EX-10.IIIB 20 g170483_ex10iiib.htm AMENDMENT TO INVESTMENT ADVISORY AGREEMENT
AMENDMENT TO INVESTMENT ADVISORY AGREEMENT
THIS AMENDMENT (“Amendment”), effective as of January 15. 2014 (the “Effective Date”), amends the Investment Advisory Agreement effective January 31, 2012 (the “Agreement”), by and between CUNA Mutual Holding Company and the Covered Entities (as defined in the Agreement) (collectively, “Company”) and MEMBERS Capital Advisors, Inc. (“Adviser”) and is entered into by Adviser and the entities named as signatories hereto (collectively, “Joining Parties”).
WHEREAS, this Amendment is fully incorporated into the Agreement; capitalized terms used in this Amendment, and not otherwise defined herein, will have the meanings set forth in the Agreement; and
WHEREAS, the Joining Parties are indirect wholly-owned subsidiaries of CUNA Mutual Holding Company and were formed during the calendar year 2013; and
WHEREAS, the Joining Parties desire to become parties to the Agreement;
NOW, THEREFORE, in consideration of the responsibilities respectively assumed by the parties under the terms and conditions of the Agreement, the parties hereto intending to be legally bound hereby agree that the provisions of this Addendum shall control the terms and conditions of the Agreement to the extent set forth herein:
|1.||The Joining Parties each agree to become a party to the Agreement and accept all applicable terms and conditions of the Agreement, and shall be bound by all of the obligations and entitled to the rights of a party thereunder.|
|2.||The Schedule of Covered Entities to the Agreement is hereby replaced by the revised Schedule of Covered Entities attached as Exhibit A hereto.

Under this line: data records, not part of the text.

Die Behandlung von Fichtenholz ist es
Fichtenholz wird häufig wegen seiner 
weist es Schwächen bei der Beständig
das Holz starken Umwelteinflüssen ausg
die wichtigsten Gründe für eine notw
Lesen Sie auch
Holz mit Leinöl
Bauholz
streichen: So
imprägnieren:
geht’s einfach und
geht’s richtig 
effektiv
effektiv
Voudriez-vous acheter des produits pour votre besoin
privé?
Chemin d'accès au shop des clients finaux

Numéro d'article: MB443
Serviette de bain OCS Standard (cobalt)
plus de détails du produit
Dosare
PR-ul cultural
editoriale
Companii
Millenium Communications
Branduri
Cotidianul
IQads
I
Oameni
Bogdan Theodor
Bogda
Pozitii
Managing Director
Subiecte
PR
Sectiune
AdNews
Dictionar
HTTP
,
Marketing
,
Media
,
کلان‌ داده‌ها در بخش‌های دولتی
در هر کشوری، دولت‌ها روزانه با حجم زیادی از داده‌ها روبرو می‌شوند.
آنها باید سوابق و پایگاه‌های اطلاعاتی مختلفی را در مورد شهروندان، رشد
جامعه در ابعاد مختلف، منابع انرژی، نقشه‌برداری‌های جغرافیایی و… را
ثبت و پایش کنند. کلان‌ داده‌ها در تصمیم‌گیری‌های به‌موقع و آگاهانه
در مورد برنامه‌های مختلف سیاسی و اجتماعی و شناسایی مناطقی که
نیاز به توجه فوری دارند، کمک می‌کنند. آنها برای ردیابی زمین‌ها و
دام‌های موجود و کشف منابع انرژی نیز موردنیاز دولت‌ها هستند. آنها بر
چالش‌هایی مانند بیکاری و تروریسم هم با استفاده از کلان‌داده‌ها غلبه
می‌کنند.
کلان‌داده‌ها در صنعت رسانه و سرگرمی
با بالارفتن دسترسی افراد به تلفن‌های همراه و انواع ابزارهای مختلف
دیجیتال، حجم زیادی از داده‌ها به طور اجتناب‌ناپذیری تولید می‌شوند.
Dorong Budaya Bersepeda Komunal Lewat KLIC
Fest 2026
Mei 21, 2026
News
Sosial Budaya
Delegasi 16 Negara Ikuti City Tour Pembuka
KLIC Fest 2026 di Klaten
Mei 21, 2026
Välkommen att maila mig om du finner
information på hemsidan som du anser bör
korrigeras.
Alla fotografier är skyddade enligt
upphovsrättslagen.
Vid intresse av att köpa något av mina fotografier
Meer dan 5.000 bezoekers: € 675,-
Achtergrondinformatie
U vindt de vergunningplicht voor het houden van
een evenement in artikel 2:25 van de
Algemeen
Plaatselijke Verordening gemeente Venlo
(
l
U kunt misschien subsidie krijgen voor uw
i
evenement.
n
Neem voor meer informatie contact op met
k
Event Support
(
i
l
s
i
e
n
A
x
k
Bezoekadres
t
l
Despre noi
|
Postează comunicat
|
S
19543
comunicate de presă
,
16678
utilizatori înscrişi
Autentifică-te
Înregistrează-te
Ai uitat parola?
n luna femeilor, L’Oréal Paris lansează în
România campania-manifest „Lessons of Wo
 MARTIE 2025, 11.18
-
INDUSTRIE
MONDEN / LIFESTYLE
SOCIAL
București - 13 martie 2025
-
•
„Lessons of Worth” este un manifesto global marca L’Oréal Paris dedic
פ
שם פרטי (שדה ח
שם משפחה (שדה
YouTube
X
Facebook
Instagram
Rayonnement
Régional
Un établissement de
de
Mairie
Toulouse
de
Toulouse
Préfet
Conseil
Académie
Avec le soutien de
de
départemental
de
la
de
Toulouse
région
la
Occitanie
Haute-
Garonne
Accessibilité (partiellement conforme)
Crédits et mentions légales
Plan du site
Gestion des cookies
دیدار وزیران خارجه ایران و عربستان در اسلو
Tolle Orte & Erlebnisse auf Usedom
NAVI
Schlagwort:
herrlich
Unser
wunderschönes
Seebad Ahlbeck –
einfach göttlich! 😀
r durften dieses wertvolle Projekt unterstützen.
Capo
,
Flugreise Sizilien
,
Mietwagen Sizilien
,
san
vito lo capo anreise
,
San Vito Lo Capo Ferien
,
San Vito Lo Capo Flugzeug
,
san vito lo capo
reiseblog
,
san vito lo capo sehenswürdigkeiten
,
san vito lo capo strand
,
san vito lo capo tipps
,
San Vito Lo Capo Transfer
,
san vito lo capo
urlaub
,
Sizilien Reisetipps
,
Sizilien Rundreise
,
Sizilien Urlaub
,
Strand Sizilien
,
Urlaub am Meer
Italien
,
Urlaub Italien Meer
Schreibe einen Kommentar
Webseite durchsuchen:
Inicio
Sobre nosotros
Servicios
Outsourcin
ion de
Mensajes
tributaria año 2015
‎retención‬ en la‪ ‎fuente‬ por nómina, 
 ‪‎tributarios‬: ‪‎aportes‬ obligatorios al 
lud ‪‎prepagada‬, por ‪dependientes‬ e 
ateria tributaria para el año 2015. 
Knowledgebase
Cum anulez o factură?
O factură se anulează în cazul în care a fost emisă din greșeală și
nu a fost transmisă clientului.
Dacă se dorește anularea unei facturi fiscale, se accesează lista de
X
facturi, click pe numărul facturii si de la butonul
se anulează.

All references to the Schedule of Covered Entities in the Agreement shall be deemed a reference to the Schedule of Covered Entities attached as Exhibit A hereto.|
All other terms and conditions of the Agreement not materially affected by this Amendment shall remain in full force and effect.
[Signature Page Follows]
IN WITNESS WHEREOF, the parties have caused this Agreement to be executed by their respective duly authorized officers.
|MEMBERS Capital Advisors, Inc. || ||CUMIS Mortgage Reinsurance Company |
| || || || || |
|By: || || ||By: || |
| ||David Marks || || ||Sean Dilweg|
| ||President || || ||President|
SCHEDULE OF COVERED ENTITIES
(Attached to the Investment Advisory Agreement between
CUNA Mutual Holding Company et. al. and MEMBERS Capital Advisors, Inc.)
Covered Entities included within the scope of this Agreement are as follows:
|1.||The funds of the CUNA Mutual Pension Plan for Non-Represented Employees and CUNA Mutual Pension Plan for Represented Employees covering the entities that are defined as an “Employer” under the provisions of the Retirement Plans approved by EBPAC, as modified from time to time.|
|2.||The invested assets of the following entities with respect to the appointment as principal Investment Adviser described in Section I of the Investment Advisory Agreement:|
CUNA Mutual Holding Company
CUNA Mutual Financial Group, Inc.
CMFG Life Insurance Company
CUNA Mutual Investment Corporation
MEMBERS Life Insurance Company
CUMIS Insurance Society, Inc.
CUNA Mutual Insurance Agency, Inc.
CUNA Brokerage Services, Inc.
CUMIS Specialty Insurance Company, Inc.
Separate accounts maintained by CMFG Life Insurance Company*
CUMIS Vermont, Inc. (formerly known as CUMIS Bermuda Limited)
CMFG Life Vermont, Inc.
CUNA Mutual International Holdings, Ltd.
CUNA Mutual International Finance, Ltd.
TruStage Insurance Agency, Inc.
CUMIS Mortgage Reinsurance Company
* To the extent that federal and state regulations require the services of a registered investment adviser for separate accounts which invest in underlying mutual funds.